This contradicts itself. The while loop goes until BOTH are empty. I tried this without the concat because it seems like it should be useless if the condition is that BOTH left and right are empty. seems like it should be || (or).
In this case the “and” operator && is doing exactly what you suggest it should. The code inside a while loop repeats as long as the condition evaluates to truthy. If either array has a length that isn’t greater than zero, the condition evaluates to falsy, and control is passed to whatever comes after the loop. Were you to change it to ||, then the loop would continue to iterate until both arrays are empty.
After finishing the exercise below and passing it, the output of the code was: [ 2, 3, 5, 4, 90, 7 ].
I thought the ‘90’ was suppose to be the last element in the list since it is the greatest number. So am I missing something or is there something else?

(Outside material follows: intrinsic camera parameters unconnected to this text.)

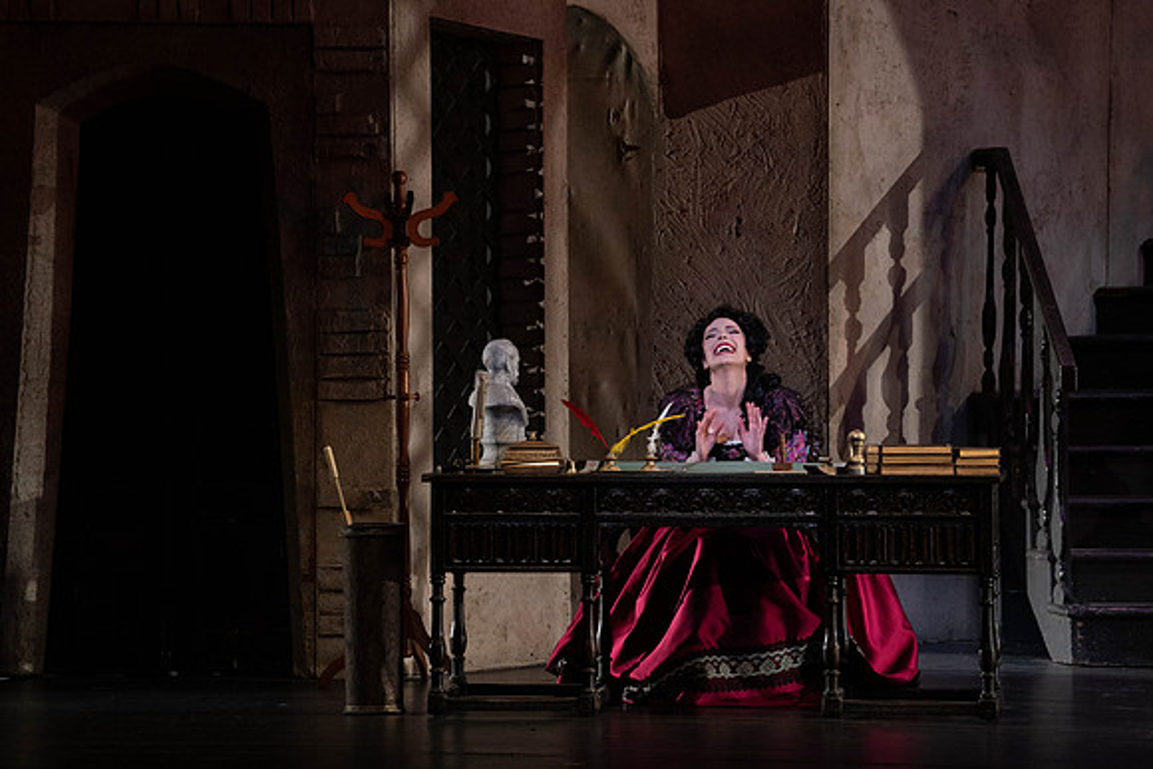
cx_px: 576
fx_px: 6407
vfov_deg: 6.9
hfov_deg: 10.3
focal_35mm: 200
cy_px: 384
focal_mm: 200
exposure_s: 1/250
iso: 3200
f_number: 7.1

I guess you could do the merge using || instead of &&
so that you’d have while (leftArray.length > 0 || rightArray.length > 0) {
but you’d have to do something to deal with the case of either of the lengths being 0,
so that all the elements of are added to sortedArray even if one of the arrays is empty.
If you’d do that, then you wouldn’t need the .concat at the end.
const merge = (leftArray, rightArray) => {
const sortedArray = [];
while (leftArray.length != 0 || rightArray.length != 0) {
if (leftArray.length == 0) {
sortedArray.push(rightArray.shift()); // .shift() removes element at [0] and returns it
}
else if (rightArray.length == 0 || leftArray[0] < rightArray[0]) {
sortedArray.push(leftArray.shift()); // .shift() returns element at [0] after removing it
}
else {
sortedArray.push(rightArray.shift()); // .shift() returns element at [0] after removing it
}
}
return sortedArray;
}